Par Thierry Noëllec, le 10/07/2017
Catégorie : Bibliothèque

TNMédiationUn livre de Malcolm Gladwell, Outliers, sorti il y a peu, étudie l’implication des relations hiérarchiques dans les catastrophes aériennes. Ses enseignements sont édifiants. Résumé.

 


Le site 15marches.fr  est dédié à la "réussite de la transformation numérique des entreprises".  Le site publie régulièrement des articles très denses sur le sujet. Il y a quelques jours, je suis tombé sur ce papier au titre intriguant :

Ce que les catastrophes aériennes nous enseignent sur notre manière de communiquer

L’article propose le résumé d’un passage du livre de Malcolm Gladwell, Outliers, déjà réputé pour ces deux précédents ouvrages : The tipping point et Blink.

Le passage étudié s’attache à décrypter la manière dont nous appréhendons et annonçons (donc communiquons sur) les catastrophes prévisibles, imminentes, voire inéluctables. Pour ce faire, Gladwell a étudié les conversations entre pilote et copilote impliqués dans des catastrophes aériennes récentes. Or son étude semble démontrer que la manière dont nous annonçons les catastrophes dépend tout à la fois de notre culture mais aussi de notre position hiérarchique. Gladwell développe alors le concept de mitigation (un peu l'équivalent de la litote en rhétorique) qui définit la manière d’atténuer un ordre clair et précis afin de le rendre acceptable aux oreilles auxquelles il est destiné.
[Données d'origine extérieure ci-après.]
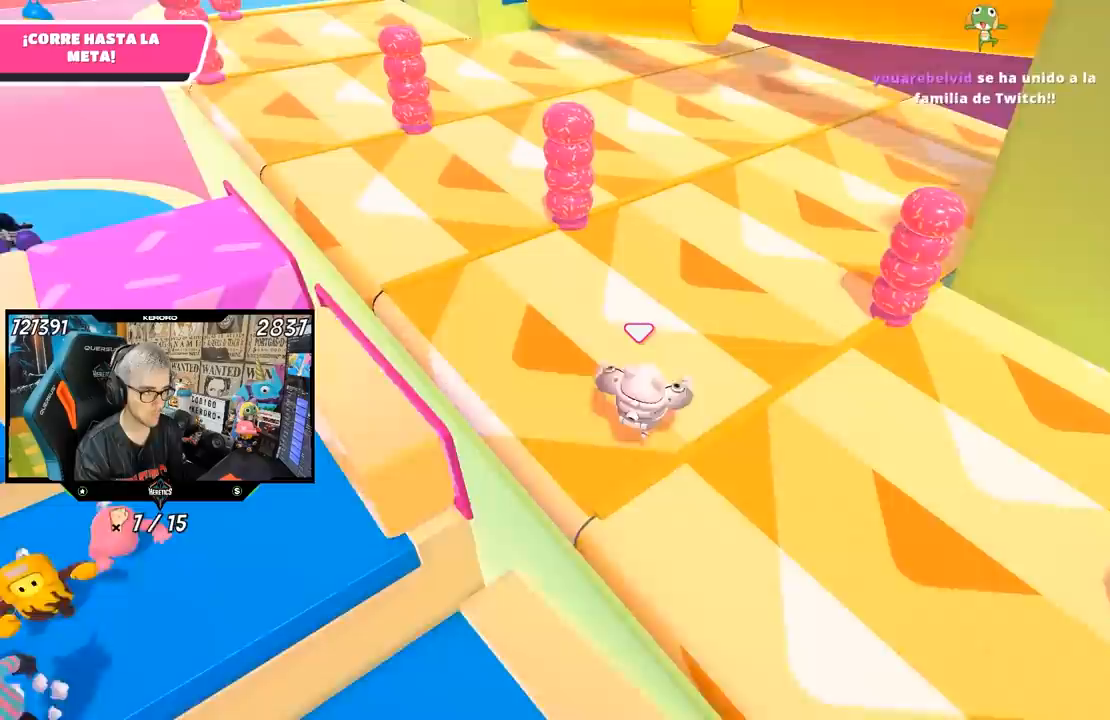
{"buttons": [], "left_stick": "up", "right_stick": "center", "events": []}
Reprenant les travaux de Fisher et Orasanu, Gladwell répertorie six niveaux de mitigation que l’article développe :

  • Le commandement
  • La formulation d’une obligation
  • La suggestion
  • La requête
  • La préférence
  • L’allusion

Typiquement, les commandants de bord utilisent majoritairement le niveau 1 qui n’appelle pas de réplique. Logique. Mais l’étude démontre aussi que 40% des copilotes utilisent le niveau 6, ce qui atténue grandement la compréhension d'un niveau de catastrophe imminente.
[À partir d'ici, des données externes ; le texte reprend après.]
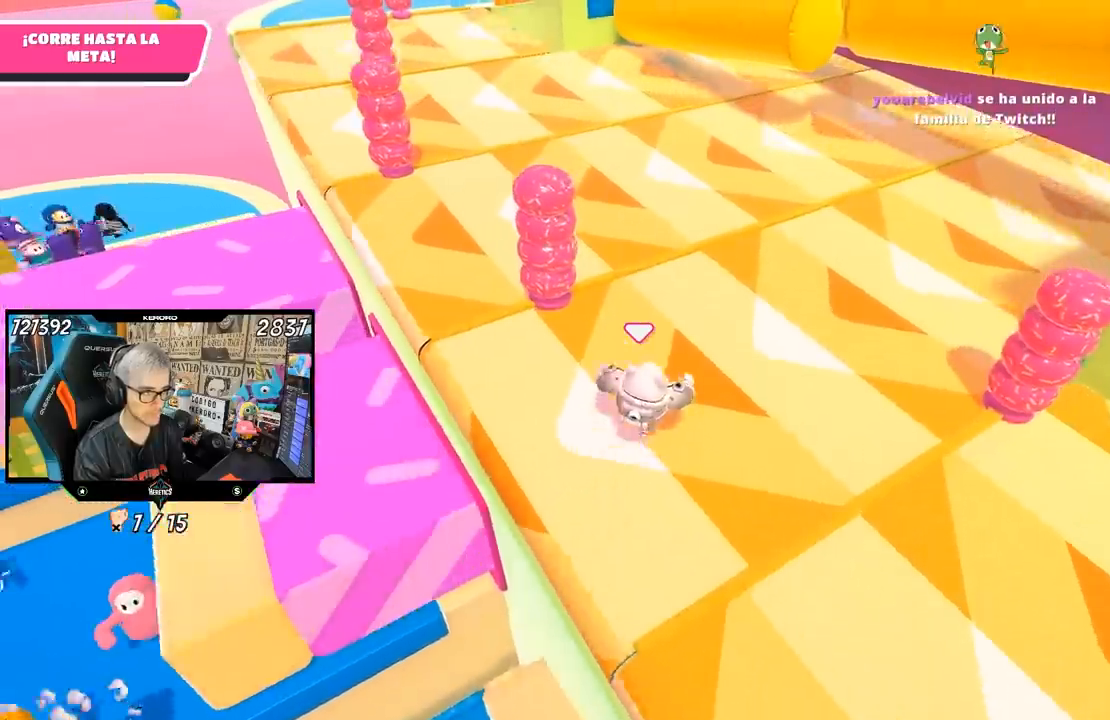
{"buttons": [], "left_stick": "up", "right_stick": "down-right", "events": [[33, "right_stick", "down-right"]]}
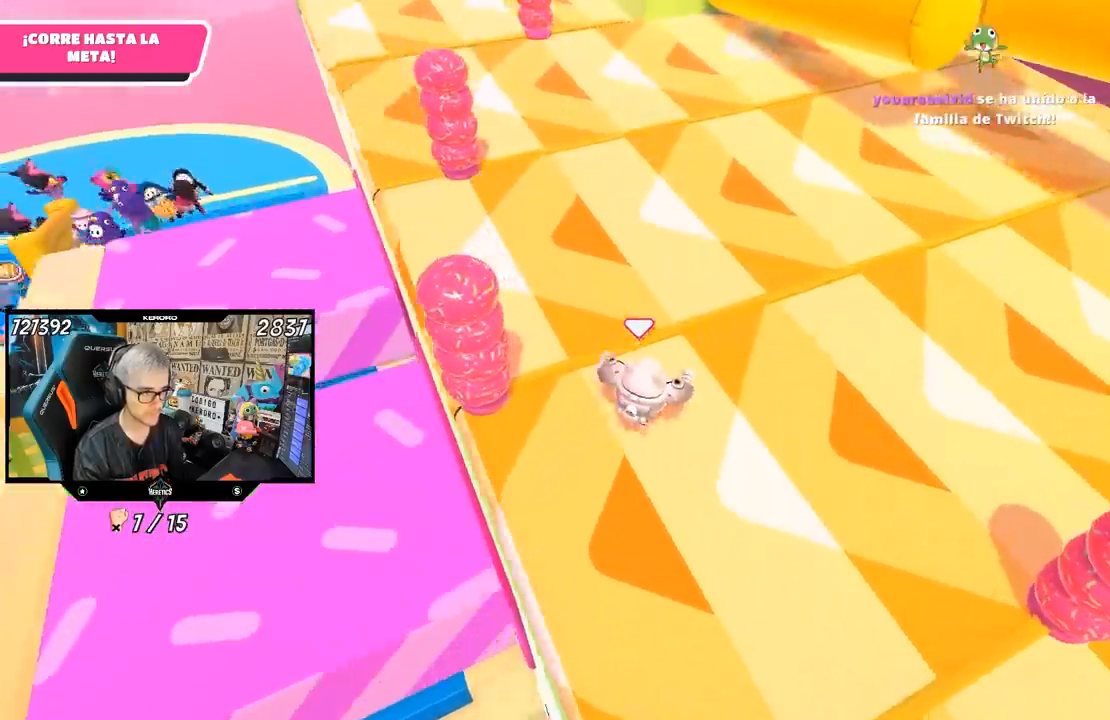
{"buttons": [], "left_stick": "up-right", "right_stick": "down-right", "events": [[200, "left_stick", "up-right"]]}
Mais c’est dans les conclusions de cette étude que réside

la pépite qui mérite d’être cogitée 

Comme dans une chaine de management classique, chacun à son poste doit alerter sa hiérarchie lorsqu’un dysfonctionnement grave peut mettre l’entreprise en danger. Or si c’est le commandant de bord, le chef d’entreprise en somme, qui est le meneur du jeu, ses subordonnés auront tendance à mitiger leurs interventions s’ils doivent annoncer des mauvaises nouvelles, voire des catastrophes imminentes. Ce qui implique donc une perte du sens de la gravité de la situation.
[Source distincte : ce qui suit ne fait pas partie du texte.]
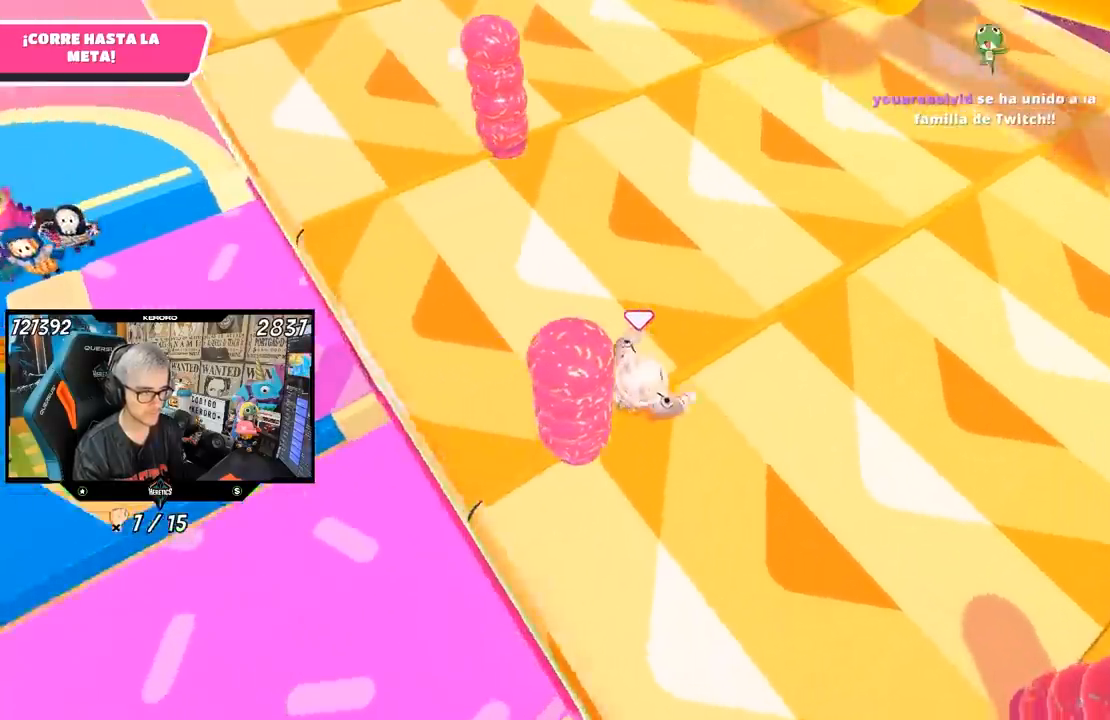
{"buttons": [], "left_stick": "up-right", "right_stick": "down", "events": [[67, "right_stick", "down"]]}
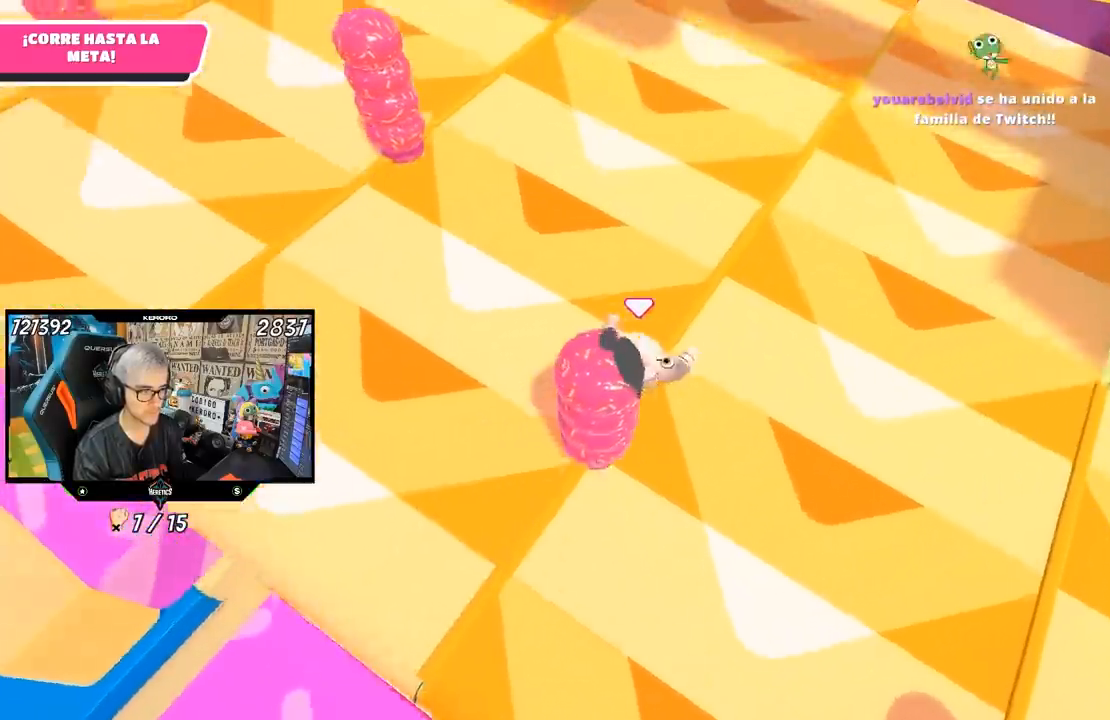
{"buttons": [], "left_stick": "up", "right_stick": "down", "events": [[467, "left_stick", "up"]]}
Si, au contraire, ce sont les subordonnés qui sont pleinement en charge, chacun dans son domaine, avec la totale responsabilité du fonctionnement (à l’instar d’un copilote aux commandes), le commandant de bord garde alors toute sa capacité à donner des ordres en niveau 1. Il en résulte que si ce sont les subordonnés qui sont en charge, les catastrophes sont mieux évitées tout simplement parce que le chef, qui ne mitige pas, lui, conserve à chaque instant sa capacité à redresser la barre, à le dire clairement et à être entendu.

L’article de 15marches.fr  détaille ce processus avec intelligence et propose en outre des liens pertinents sur le sujet.